Didik Suprayogo mengungkapkan kalau hal tersebut akan berpengaruh terhadap pelestarian lingkungan dan air. Menurutnya, ketika tanah masih berupa hutan maka air yang masuk ke dalam tanah sebanyak 99 % dan sisanya menjadi air limpasan. “Akan tetapi ketika tanah tersebut telah berubah menjadi lahan pertanian, air limpasan meningkat menjadi 40 % bahkan 100 % ketika tanah tersebut telah berubah fungsi menjadi lahan perkotaan,” ujarnya.
Ia menambahkan bahwa perubahan bentuk air tersebut salah satunya disebabkan karena perbedaan penggunaan lahan. Ketika lahan tersebut adalah lahan pertanian dan perkotaan maka air tidak banyak disimpan oleh tanah dan hanya berakhir sebagai limpasan, sehingga peran tanah tidak berjalan dengan baik. Sedangkan ketika masih berupa hutan, air dapat menjadi air tanah yang disimpan diantara batuan dan dapat digunakan sebagai cadangan air. “Sebenarnya air tidak mengalami perubahan volume hanya mengalami perubahan bentuk saja,” tambahnya.

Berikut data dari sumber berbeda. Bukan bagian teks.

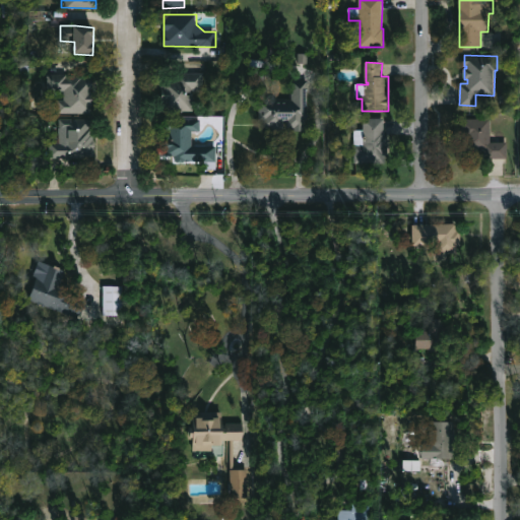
[(193,89),(193,111),(163,111),(163,87),(165,87),(165,81),(177,81),(177,73),(203,73),(203,89),(193,89)]
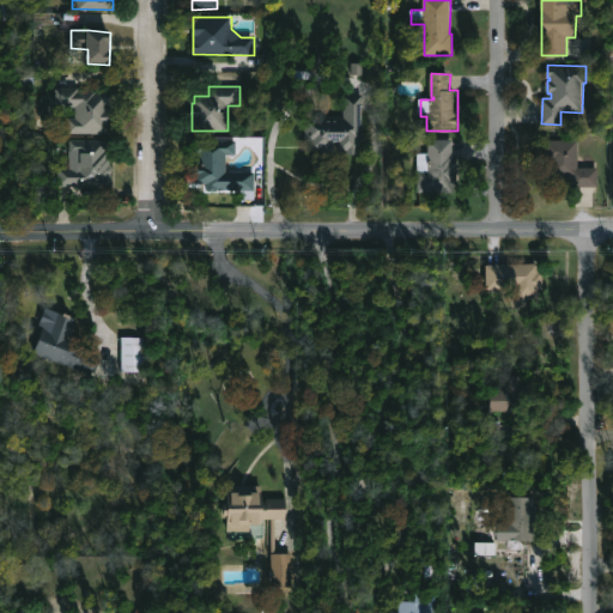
[(80,89),(80,91),(110,91),(110,105),(108,105),(108,110),(110,110),(111,134),(68,134),(68,119),(77,119),(77,108),(61,108),(61,89),(80,89)]
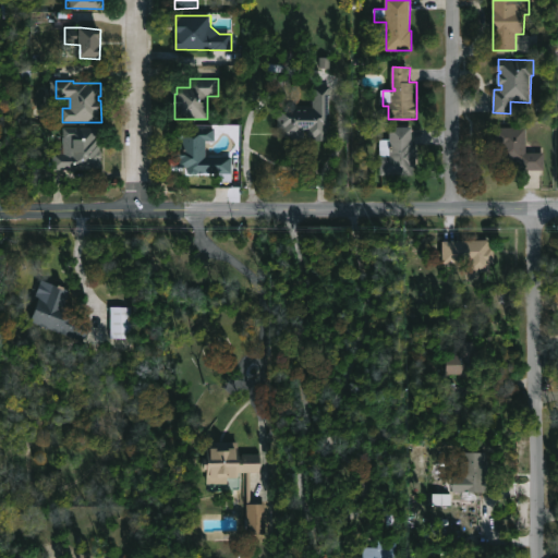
[(329,130),(329,142),(315,142),(315,137),(308,137),(308,131),(305,131),(305,141),(293,141),(293,136),(284,136),(284,130),(278,130),(279,107),(314,108),(314,87),(331,87),(331,130),(329,130)]
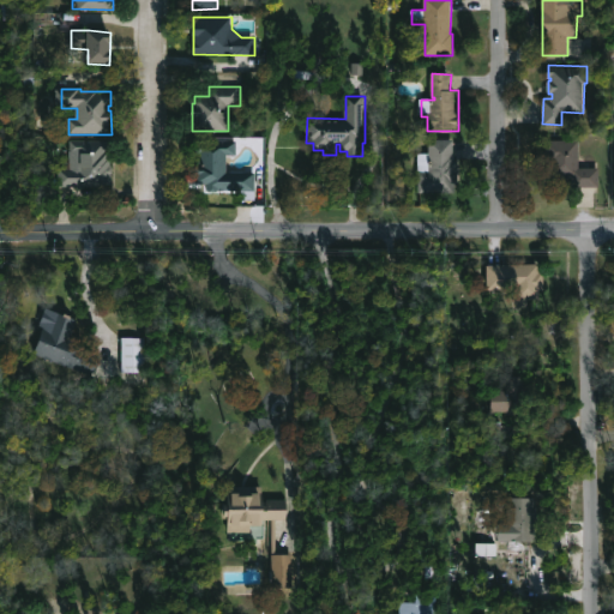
[(236,155),(227,155),(226,172),(254,173),(254,192),(209,191),(209,184),(196,184),(194,163),(197,163),(198,139),(238,140),(236,155)]
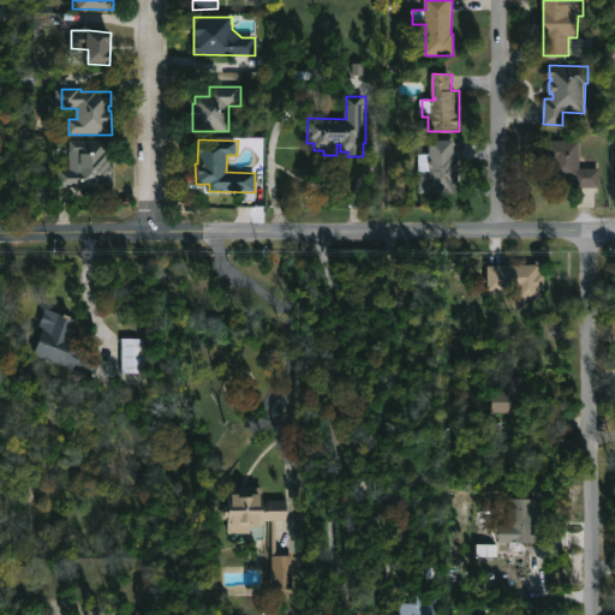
[(455,143),(457,161),(459,161),(459,191),(434,191),(434,195),(419,195),(419,154),(430,154),(430,139),(455,139),(455,143)]
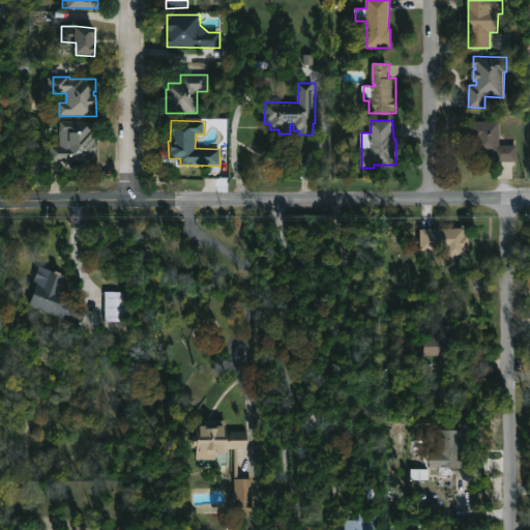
[(502,121),(501,145),(517,145),(517,163),(495,162),(495,155),(474,155),(474,142),(472,142),(473,121),(502,121)]
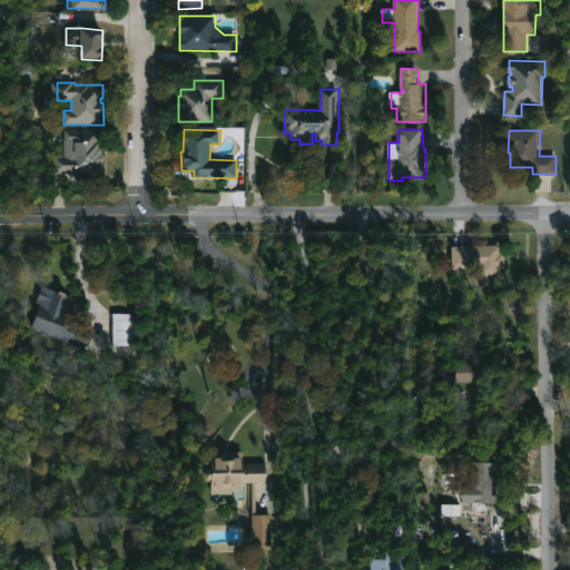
[(100,141),(100,147),(102,147),(102,156),(106,156),(106,177),(56,176),(56,157),(72,157),(72,146),(69,143),(66,143),(66,131),(100,131),(100,141)]
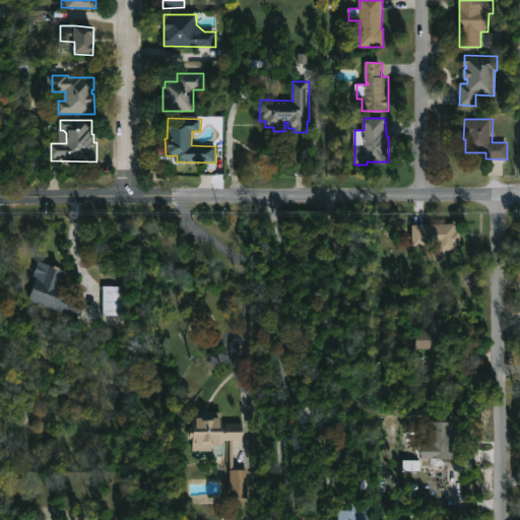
[(454,233),(455,260),(438,261),(437,244),(413,244),(413,223),(453,222),(454,233)]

Berbeda dengan ketiga pembicara, Tri Budi Prayogo, salah satu dosen Teknik Pengairan menyatakan bahwa permasalahan air yang dihadapi saat ini ada tiga, yaitu too much, too little atau too dirty. Ia mengungkapkan bahwa contoh hubungan tanah dan air yang kurang bijak adalah pada pengelolaan Daerah Aliran Sungai (DAS). “DAS seharusnya adalah zona yang dilindungi dari perubahan penggunaan lahan. Akan tetapi kenyataannya telah banyak wilayah aliran sungai berubah menjadi pemukiman atau pabrik, sehingga banyak terjadi longsor dan banjir di daerah tersebut,” ungkapnya.

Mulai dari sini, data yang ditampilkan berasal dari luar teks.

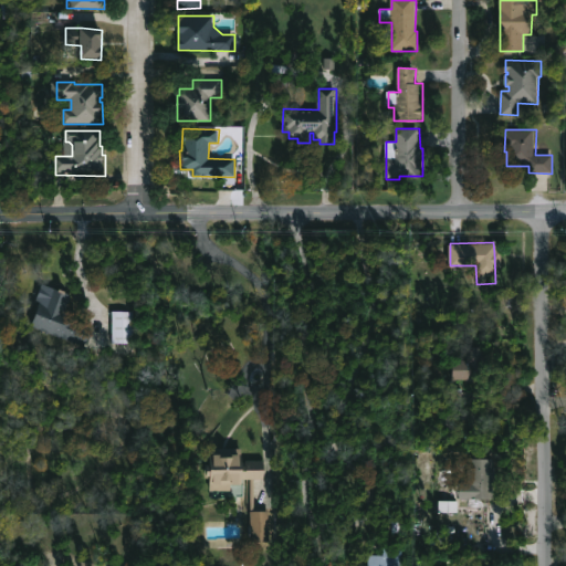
[(51,286),(65,291),(64,292),(71,295),(64,315),(92,325),(84,345),(31,326),(41,301),(45,302),(51,286)]
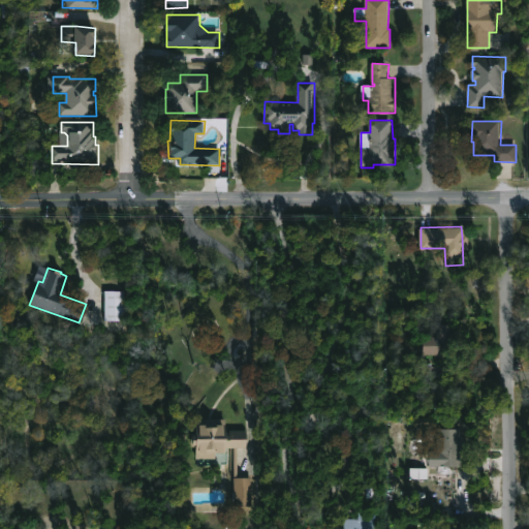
[(104,321),(124,321),(125,291),(104,291),(104,321)]
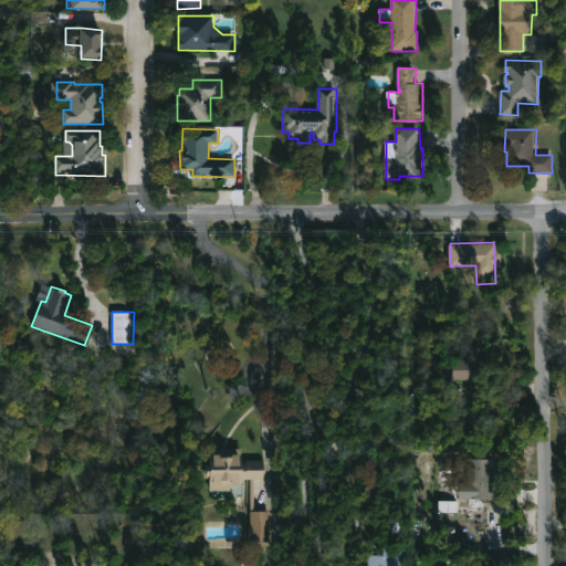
[(489,346),(488,381),(454,378),(456,359),(467,360),(468,346),(489,346)]
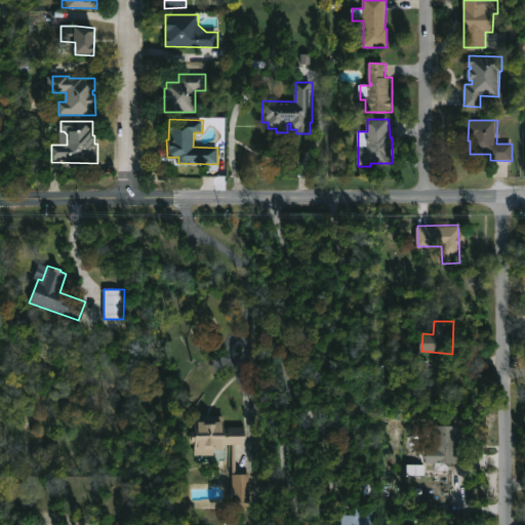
[(226,415),(225,427),(245,427),(245,444),(237,444),(237,474),(251,474),(251,501),(234,501),(233,444),(226,444),(226,448),(214,448),(214,455),(195,455),(196,443),(190,443),(190,430),(195,430),(195,415),(226,415)]
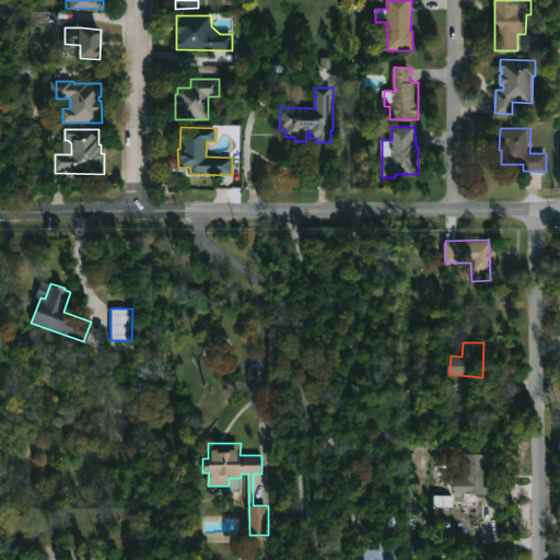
[(489,454),(489,459),(491,459),(491,475),(489,475),(489,493),(455,493),(455,478),(465,478),(465,454),(489,454)]
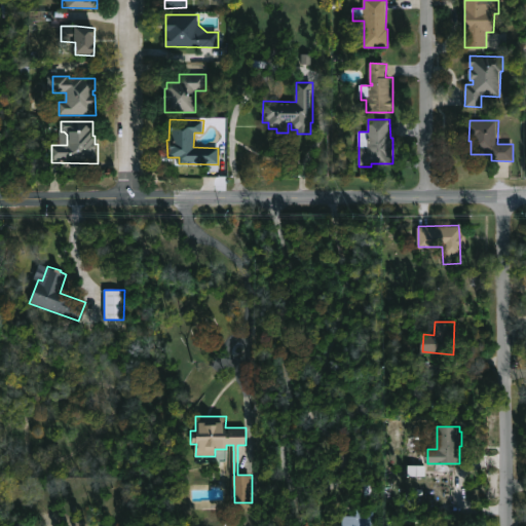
[(374,510),(373,525),(342,525),(343,508),(374,510)]
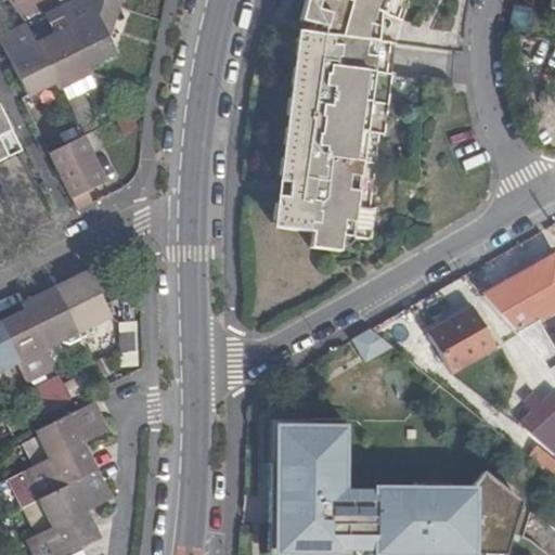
[(108,39),(119,5),(101,0),(75,0),(59,9),(88,67),(115,53),(108,39)]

Contoh lain, menurut Tri adalah telah terjadi beberapa pencemaran air berupa proses eutrofikasi di waduk dan bendungan karena air mengandung fosfat secara berlebihan. Hal tersebut disebabkan karena banyaknya limbah dari rumah tangga, peternakan maupun pertanian sehingga terjadi kematian massal pada biota air di waduk atau bendungan tersebut. “Selain itu, terjadinya sedimentasi di sungai maupun di waduk juga menjadi salah satu hal yang menyebabkan kapasitas menampung air menjadi berkurang,” tambahnya.

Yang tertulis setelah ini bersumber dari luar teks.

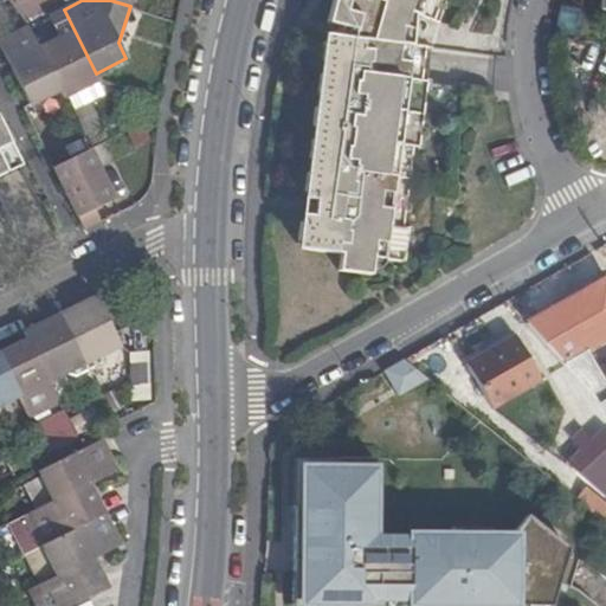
[(384,259),(404,262),(408,229),(403,227),(413,147),(418,148),(426,82),(420,82),(425,47),(411,46),(419,17),(433,21),(440,0),(331,0),(327,24),(339,27),(335,37),(314,200),(308,200),(304,216),(311,216),(307,249),(340,253),(337,270),(369,275),(372,258),(384,259)]
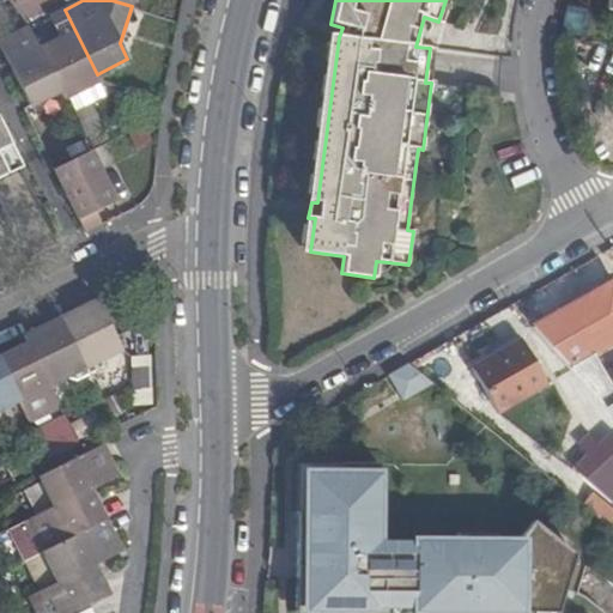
[(65,99),(101,82),(97,74),(65,10),(50,17),(61,38),(40,49),(61,91),(65,99)]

Melihat beberapa permasalahan itu, Didik Suprayogo mencoba menawarkan solusi. Menurutnya, pengelolaan sumberdaya lahan yang baik akan menjaga keberadaan lingkungan yang berkelanjutan kedepannya. “Sekarang adalah zamannya integrasi. Diperlukan integrasi antara beberapa disiplin ilmu, seperti di bidang ilmu tanah, teknik lingkungan maupun teknik pengairan, sehingga bisa terwujudnya keberadaan lingkungan yang berkelanjutan,” pungkasnya.